== Data section ==
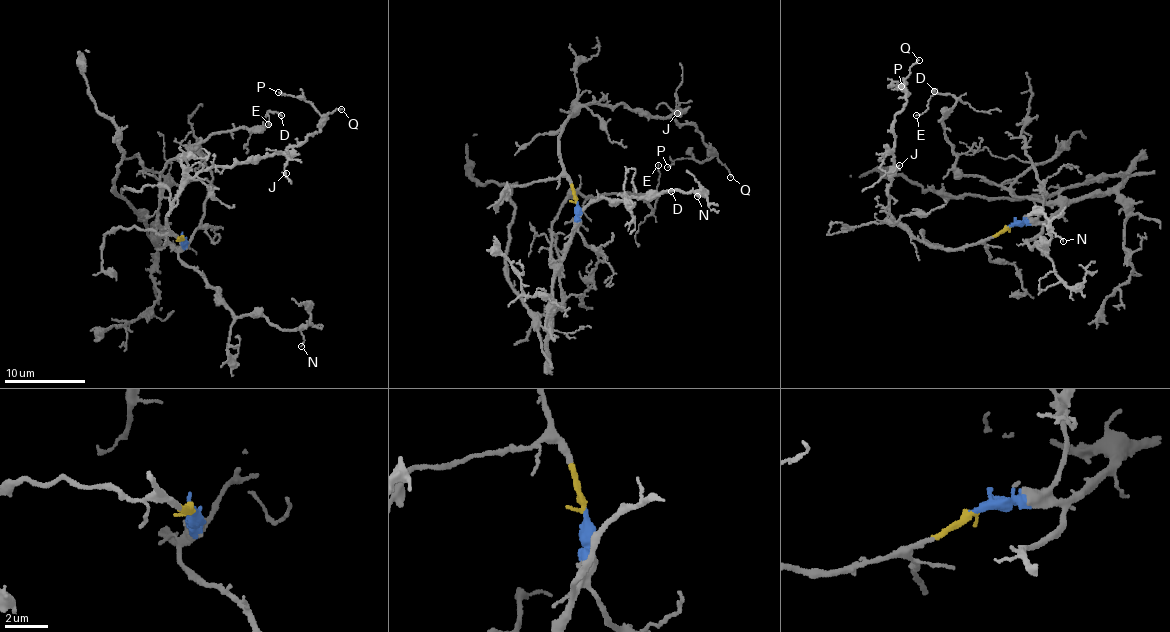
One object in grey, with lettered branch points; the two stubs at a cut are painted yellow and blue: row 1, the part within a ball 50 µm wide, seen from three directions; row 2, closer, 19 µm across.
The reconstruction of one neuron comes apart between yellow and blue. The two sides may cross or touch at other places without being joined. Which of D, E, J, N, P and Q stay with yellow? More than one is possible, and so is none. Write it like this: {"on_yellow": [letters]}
{"on_yellow": ["J", "P", "Q"]}

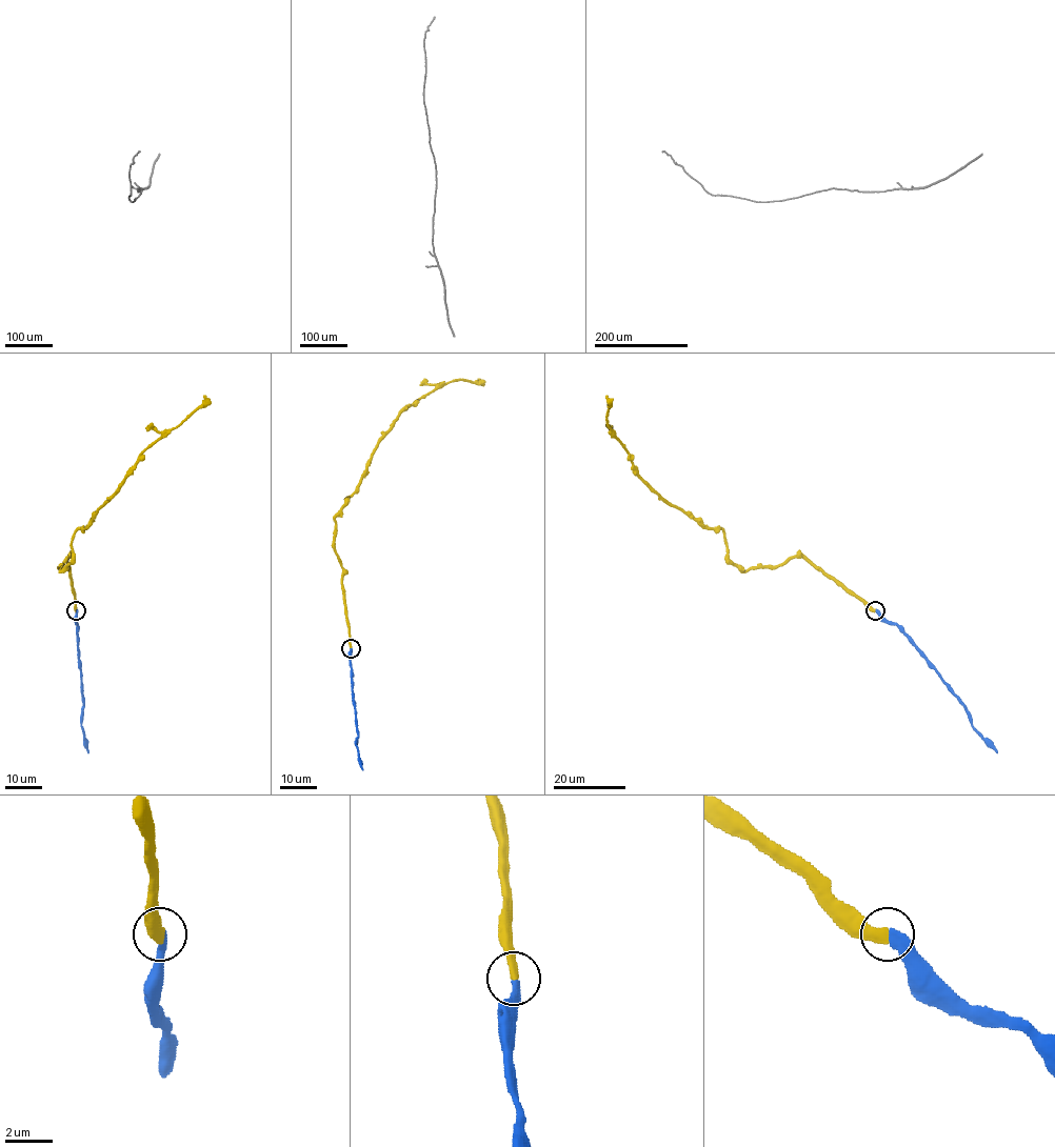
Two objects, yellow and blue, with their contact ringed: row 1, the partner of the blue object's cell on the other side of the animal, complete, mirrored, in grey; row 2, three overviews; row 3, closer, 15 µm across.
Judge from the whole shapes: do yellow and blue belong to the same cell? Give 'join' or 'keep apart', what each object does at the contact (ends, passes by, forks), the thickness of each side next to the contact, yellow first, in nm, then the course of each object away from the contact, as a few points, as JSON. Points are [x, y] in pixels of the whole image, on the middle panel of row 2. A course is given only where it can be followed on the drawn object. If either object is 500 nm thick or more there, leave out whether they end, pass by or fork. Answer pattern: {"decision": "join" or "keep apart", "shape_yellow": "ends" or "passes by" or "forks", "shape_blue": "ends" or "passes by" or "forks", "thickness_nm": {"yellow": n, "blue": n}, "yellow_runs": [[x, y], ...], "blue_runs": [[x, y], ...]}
{"decision": "join", "shape_yellow": "ends", "shape_blue": "ends", "thickness_nm": {"yellow": 440, "blue": 420}, "yellow_runs": [[351, 648], [341, 561], [334, 547], [335, 515], [355, 491], [377, 442], [409, 406], [450, 381], [477, 379]], "blue_runs": [[351, 649], [356, 744], [363, 769]]}

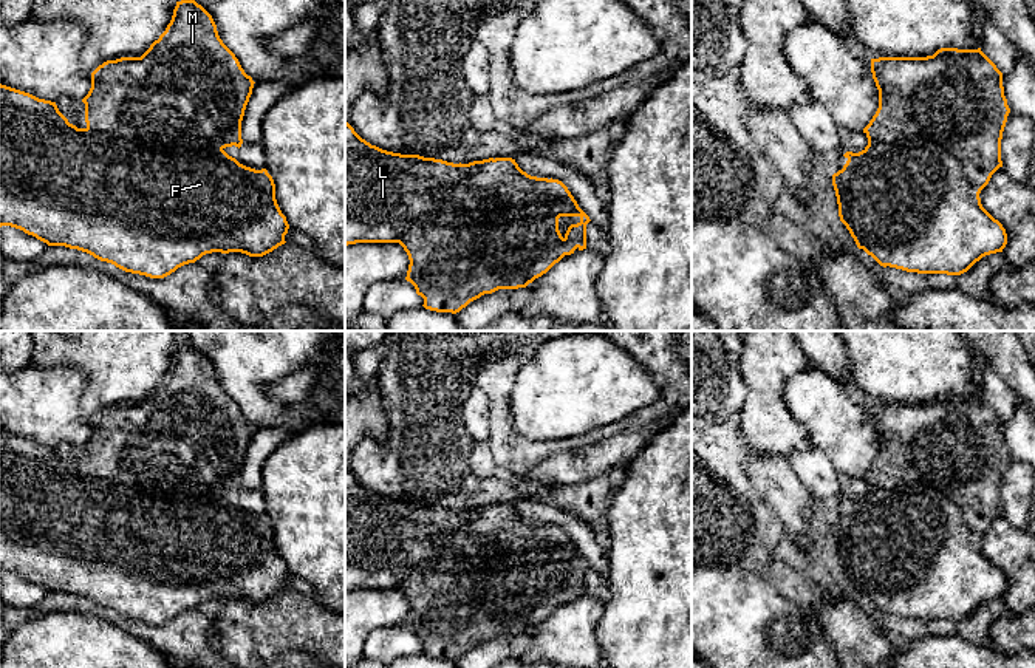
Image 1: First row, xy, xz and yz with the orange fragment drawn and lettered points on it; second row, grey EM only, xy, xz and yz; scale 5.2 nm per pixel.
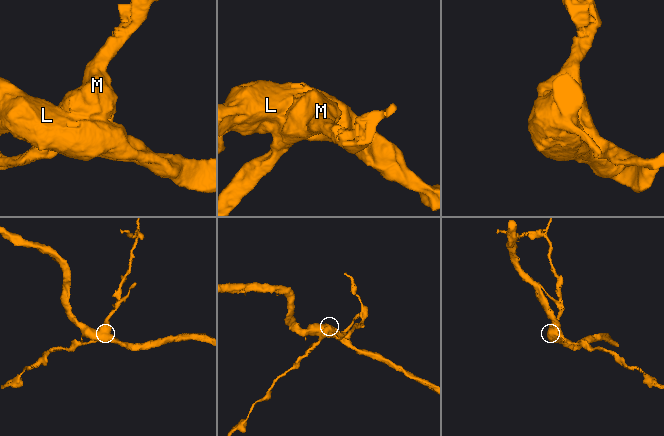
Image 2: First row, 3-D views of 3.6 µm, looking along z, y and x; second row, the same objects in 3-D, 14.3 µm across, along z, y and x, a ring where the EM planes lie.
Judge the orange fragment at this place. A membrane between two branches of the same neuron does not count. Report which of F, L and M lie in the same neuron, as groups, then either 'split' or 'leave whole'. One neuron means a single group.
F L / M | split

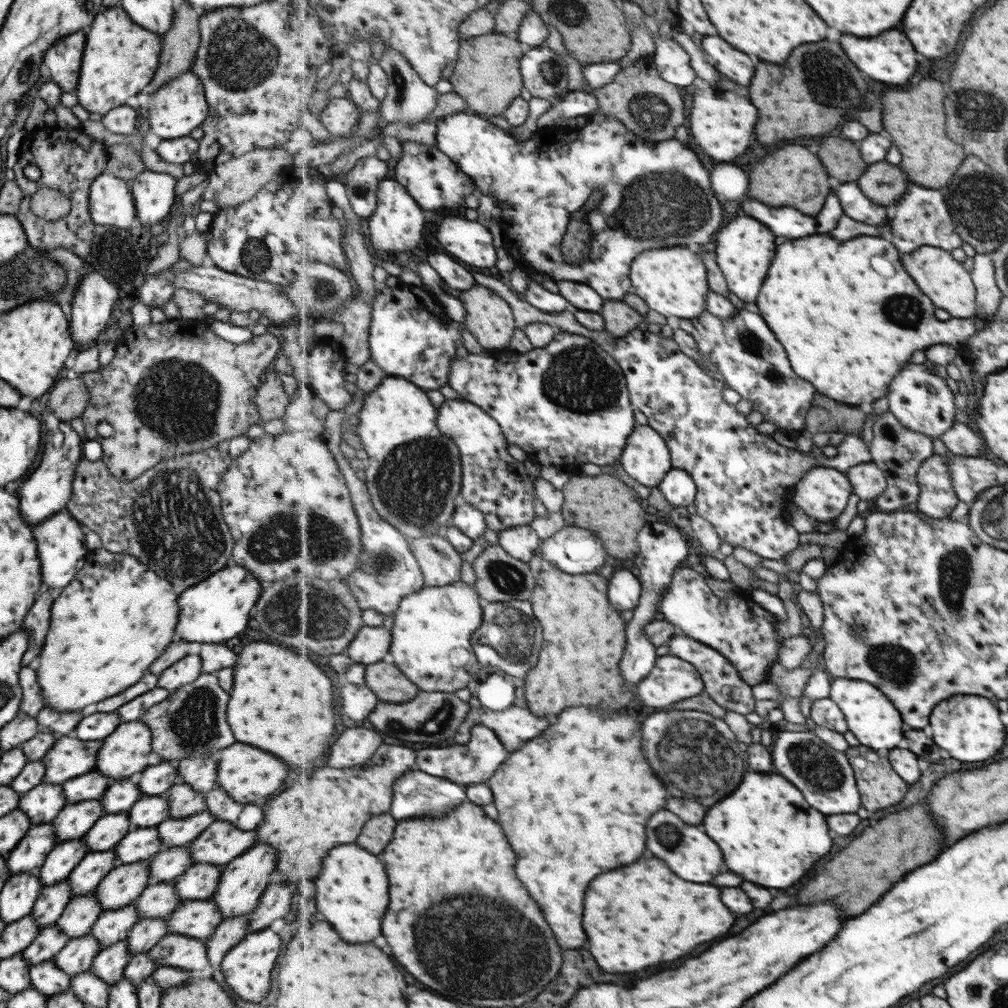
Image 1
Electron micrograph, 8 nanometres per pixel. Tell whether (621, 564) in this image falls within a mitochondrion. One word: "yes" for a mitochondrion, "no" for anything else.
no

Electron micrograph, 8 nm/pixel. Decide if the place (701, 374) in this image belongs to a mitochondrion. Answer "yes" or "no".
no

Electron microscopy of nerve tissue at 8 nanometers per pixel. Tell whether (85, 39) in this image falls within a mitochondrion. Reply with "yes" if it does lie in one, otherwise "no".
no

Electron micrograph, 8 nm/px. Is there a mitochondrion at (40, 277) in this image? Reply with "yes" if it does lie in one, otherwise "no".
yes

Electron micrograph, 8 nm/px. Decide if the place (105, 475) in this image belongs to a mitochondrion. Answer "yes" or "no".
no

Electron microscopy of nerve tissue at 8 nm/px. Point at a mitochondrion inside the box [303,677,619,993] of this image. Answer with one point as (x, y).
(524, 949)

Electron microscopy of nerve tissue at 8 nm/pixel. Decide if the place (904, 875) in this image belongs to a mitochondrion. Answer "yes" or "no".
no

== Action item ==
When you reproduce the entries above, keep every word exactly and leave out each picture.

== Answer space ==
One object in grey, with lettered branch points; the two stubs at a cut are painted yellow and blue: row 1, the part within a ball 50 µm wide, seen from three directions; row 2, closer, 19 µm across.
The reconstruction of one neuron comes apart between yellow and blue. The two sides may cross or touch at other places without being joined. Which of D, E, J, N, P and Q stay with yellow? More than one is possible, and so is none. Write it like this: {"on_yellow": [letters]}
{"on_yellow": ["J", "P", "Q"]}

Two objects, yellow and blue, with their contact ringed: row 1, the partner of the blue object's cell on the other side of the animal, complete, mirrored, in grey; row 2, three overviews; row 3, closer, 15 µm across.
Judge from the whole shapes: do yellow and blue belong to the same cell? Give 'join' or 'keep apart', what each object does at the contact (ends, passes by, forks), the thickness of each side next to the contact, yellow first, in nm, then the course of each object away from the contact, as a few points, as JSON. Points are [x, y] in pixels of the whole image, on the middle panel of row 2. A course is given only where it can be followed on the drawn object. If either object is 500 nm thick or more there, leave out whether they end, pass by or fork. Answer pattern: {"decision": "join" or "keep apart", "shape_yellow": "ends" or "passes by" or "forks", "shape_blue": "ends" or "passes by" or "forks", "thickness_nm": {"yellow": n, "blue": n}, "yellow_runs": [[x, y], ...], "blue_runs": [[x, y], ...]}
{"decision": "join", "shape_yellow": "ends", "shape_blue": "ends", "thickness_nm": {"yellow": 440, "blue": 420}, "yellow_runs": [[351, 648], [341, 561], [334, 547], [335, 515], [355, 491], [377, 442], [409, 406], [450, 381], [477, 379]], "blue_runs": [[351, 649], [356, 744], [363, 769]]}

Image 1: First row, xy, xz and yz with the orange fragment drawn and lettered points on it; second row, grey EM only, xy, xz and yz; scale 5.2 nm per pixel.
Image 2: First row, 3-D views of 3.6 µm, looking along z, y and x; second row, the same objects in 3-D, 14.3 µm across, along z, y and x, a ring where the EM planes lie.
Judge the orange fragment at this place. A membrane between two branches of the same neuron does not count. Report which of F, L and M lie in the same neuron, as groups, then either 'split' or 'leave whole'. One neuron means a single group.
F L / M | split

Image 1
Electron micrograph, 8 nanometres per pixel. Tell whether (621, 564) in this image falls within a mitochondrion. One word: "yes" for a mitochondrion, "no" for anything else.
no

Electron micrograph, 8 nm/pixel. Decide if the place (701, 374) in this image belongs to a mitochondrion. Answer "yes" or "no".
no

Electron microscopy of nerve tissue at 8 nanometers per pixel. Tell whether (85, 39) in this image falls within a mitochondrion. Reply with "yes" if it does lie in one, otherwise "no".
no

Electron micrograph, 8 nm/px. Is there a mitochondrion at (40, 277) in this image? Reply with "yes" if it does lie in one, otherwise "no".
yes

Electron micrograph, 8 nm/px. Decide if the place (105, 475) in this image belongs to a mitochondrion. Answer "yes" or "no".
no

Electron microscopy of nerve tissue at 8 nm/px. Point at a mitochondrion inside the box [303,677,619,993] of this image. Answer with one point as (x, y).
(524, 949)

Electron microscopy of nerve tissue at 8 nm/pixel. Decide if the place (904, 875) in this image belongs to a mitochondrion. Answer "yes" or "no".
no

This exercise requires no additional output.